Second is incorporation of environmental exposures as part of clinical guidelines. This document from the American Heart Association/ACC/ESC and WHF is a step in the right direction, where societies have come together to recognize the importance of environmental exposures. The impact of environmental exposures should be formally part of most prevention guidelines, to recognize the large impact that these exposures have on cardiometabolic health. We physicians have narrowly focused on traditional risk factors when they examine patients, but now we need to zoom out to see the impact that socioeconomic circumstances and other environmental exposures have on health.
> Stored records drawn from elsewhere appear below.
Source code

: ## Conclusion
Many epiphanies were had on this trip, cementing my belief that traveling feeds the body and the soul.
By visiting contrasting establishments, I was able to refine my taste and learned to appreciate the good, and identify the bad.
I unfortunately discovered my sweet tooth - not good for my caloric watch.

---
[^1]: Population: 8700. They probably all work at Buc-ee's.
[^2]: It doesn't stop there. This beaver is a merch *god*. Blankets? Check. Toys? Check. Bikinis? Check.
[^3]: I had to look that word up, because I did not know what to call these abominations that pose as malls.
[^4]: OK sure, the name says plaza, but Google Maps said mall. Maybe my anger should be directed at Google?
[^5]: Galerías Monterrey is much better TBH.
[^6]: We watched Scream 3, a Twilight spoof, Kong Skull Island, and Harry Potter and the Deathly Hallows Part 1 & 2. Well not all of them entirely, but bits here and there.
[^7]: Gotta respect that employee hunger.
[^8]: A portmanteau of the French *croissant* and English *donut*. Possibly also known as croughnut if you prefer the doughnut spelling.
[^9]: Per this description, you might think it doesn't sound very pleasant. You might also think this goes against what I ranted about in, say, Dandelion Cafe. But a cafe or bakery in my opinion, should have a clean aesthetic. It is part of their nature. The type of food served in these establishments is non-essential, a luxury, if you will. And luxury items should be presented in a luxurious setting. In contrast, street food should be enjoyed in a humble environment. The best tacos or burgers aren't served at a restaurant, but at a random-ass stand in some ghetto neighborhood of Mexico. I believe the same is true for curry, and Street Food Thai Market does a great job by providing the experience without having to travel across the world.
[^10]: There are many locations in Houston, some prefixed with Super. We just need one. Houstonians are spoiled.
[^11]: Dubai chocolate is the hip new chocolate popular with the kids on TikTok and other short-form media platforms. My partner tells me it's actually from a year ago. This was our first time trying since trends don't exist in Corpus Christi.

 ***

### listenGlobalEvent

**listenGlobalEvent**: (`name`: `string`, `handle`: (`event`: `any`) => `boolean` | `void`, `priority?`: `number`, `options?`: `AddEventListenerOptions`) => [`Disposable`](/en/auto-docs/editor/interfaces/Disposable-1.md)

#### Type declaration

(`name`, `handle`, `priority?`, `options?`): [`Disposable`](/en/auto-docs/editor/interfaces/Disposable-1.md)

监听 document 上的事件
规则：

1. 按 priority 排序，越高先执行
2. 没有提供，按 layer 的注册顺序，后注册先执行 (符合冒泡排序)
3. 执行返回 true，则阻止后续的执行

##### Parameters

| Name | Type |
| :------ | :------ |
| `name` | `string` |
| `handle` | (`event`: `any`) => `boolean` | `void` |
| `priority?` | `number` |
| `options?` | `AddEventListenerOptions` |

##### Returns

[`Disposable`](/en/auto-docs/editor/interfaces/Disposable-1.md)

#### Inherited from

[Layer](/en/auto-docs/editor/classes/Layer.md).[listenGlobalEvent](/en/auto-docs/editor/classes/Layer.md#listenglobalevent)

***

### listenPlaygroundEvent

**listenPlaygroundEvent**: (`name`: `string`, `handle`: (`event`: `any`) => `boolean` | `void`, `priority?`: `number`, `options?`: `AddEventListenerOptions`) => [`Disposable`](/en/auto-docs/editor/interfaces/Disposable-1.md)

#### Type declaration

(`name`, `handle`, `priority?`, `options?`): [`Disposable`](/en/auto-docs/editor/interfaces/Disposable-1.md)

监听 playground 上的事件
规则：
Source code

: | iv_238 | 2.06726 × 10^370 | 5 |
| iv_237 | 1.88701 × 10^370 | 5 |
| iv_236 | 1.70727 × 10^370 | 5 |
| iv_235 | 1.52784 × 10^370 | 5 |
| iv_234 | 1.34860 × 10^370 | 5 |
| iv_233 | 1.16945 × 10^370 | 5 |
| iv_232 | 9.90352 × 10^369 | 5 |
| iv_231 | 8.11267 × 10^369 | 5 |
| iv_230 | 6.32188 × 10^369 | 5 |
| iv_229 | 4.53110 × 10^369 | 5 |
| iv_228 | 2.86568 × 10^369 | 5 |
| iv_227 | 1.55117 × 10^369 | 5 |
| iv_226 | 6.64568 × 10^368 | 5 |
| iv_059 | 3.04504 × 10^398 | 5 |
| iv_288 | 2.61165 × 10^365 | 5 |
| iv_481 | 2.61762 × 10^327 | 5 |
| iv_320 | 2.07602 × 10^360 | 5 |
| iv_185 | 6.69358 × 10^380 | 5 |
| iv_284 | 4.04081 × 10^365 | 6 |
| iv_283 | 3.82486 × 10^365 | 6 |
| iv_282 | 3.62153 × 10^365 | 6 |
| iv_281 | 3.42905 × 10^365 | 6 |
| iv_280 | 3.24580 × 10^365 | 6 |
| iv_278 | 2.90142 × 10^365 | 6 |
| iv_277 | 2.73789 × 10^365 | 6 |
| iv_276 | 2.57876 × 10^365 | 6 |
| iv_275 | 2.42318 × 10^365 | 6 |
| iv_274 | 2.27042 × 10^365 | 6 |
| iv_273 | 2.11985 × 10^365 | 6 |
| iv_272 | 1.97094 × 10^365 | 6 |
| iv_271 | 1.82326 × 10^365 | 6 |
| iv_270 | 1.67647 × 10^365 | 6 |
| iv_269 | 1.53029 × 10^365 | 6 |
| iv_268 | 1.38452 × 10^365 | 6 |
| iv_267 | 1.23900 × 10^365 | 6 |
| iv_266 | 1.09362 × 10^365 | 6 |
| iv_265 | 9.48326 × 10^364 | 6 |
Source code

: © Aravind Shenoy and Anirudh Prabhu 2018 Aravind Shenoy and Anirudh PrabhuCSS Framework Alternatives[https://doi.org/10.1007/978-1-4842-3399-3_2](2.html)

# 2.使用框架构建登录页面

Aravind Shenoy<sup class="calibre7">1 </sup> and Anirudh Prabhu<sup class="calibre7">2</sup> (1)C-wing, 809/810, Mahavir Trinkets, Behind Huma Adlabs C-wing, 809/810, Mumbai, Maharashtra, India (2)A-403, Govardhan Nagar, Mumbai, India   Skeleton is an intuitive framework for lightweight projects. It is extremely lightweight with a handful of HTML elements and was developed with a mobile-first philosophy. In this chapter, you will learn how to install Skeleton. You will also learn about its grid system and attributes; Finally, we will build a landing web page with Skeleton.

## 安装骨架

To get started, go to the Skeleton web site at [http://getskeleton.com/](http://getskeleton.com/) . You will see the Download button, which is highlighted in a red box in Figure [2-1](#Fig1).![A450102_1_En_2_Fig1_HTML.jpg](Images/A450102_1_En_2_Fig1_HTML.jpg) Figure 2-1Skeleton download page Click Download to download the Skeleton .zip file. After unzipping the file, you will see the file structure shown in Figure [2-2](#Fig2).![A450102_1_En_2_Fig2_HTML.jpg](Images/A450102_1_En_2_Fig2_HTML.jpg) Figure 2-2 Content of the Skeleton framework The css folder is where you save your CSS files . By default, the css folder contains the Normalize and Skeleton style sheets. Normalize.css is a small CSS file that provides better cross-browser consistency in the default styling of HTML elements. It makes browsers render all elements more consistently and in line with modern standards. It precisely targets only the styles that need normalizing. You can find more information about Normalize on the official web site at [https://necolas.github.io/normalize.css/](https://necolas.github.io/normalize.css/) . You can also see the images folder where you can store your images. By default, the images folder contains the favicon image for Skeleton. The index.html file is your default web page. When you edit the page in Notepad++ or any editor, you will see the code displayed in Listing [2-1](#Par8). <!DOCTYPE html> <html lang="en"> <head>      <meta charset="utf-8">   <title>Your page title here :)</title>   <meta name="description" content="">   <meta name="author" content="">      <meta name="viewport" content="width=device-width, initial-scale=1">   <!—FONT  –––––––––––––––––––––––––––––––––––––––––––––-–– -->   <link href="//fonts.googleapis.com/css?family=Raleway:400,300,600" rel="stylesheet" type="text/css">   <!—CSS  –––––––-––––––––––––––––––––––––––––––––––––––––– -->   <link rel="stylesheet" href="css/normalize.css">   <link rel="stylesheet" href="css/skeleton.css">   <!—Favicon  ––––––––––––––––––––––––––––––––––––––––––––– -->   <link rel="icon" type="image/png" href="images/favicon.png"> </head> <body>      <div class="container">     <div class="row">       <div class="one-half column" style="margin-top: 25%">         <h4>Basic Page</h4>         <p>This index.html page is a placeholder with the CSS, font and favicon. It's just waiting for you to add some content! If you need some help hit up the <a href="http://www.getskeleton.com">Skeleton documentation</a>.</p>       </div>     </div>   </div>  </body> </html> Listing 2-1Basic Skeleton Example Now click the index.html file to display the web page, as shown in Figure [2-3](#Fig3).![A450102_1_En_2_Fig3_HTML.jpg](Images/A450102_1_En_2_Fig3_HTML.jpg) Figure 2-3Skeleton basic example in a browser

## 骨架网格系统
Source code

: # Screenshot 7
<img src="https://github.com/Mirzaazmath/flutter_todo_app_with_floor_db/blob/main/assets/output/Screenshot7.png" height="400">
Most physicians know that your ZIP code is often a very good predictor of CV events because of environmental exposures, and due to social-environmental exposures often going together.
The American Heart Association hypertension guideline, for the first time, recognizes air pollution as an important risk factor. The European prevention guidelines recognize environmental factors.
Third is for physicians to be advocates for action in their communities. The climate argument has become too political. The way out of this is to put health in the center of the argument.
Fourth is what’s good for your CV health is good for the planet. Get your exercise, if possible. Try to walk or take a bike to work, if you can, and reduce your automobile usage.
Consume less. It’s good because it reduces your weight, and it reduces your risk for diabetes.
Eat more plants and less meat. Plant-based diets are good not only for your heart, but also for the planet.
Finally, anything in a plastic container is probably not good for you, because it’s ultraprocessed food. Here, I’m consistent with the USDA guidelines to say, don’t eat ultraprocessed food, eat fresh food as much as possible. You’re reducing plastic usage, and by doing that, you’re dissociating yourself from fossil fuel pollution, because petroleum is what it takes to make plastics.
These are some simple recipes for leading a heart-healthy life, but also helpful from an environmental exposure and planetary health perspective.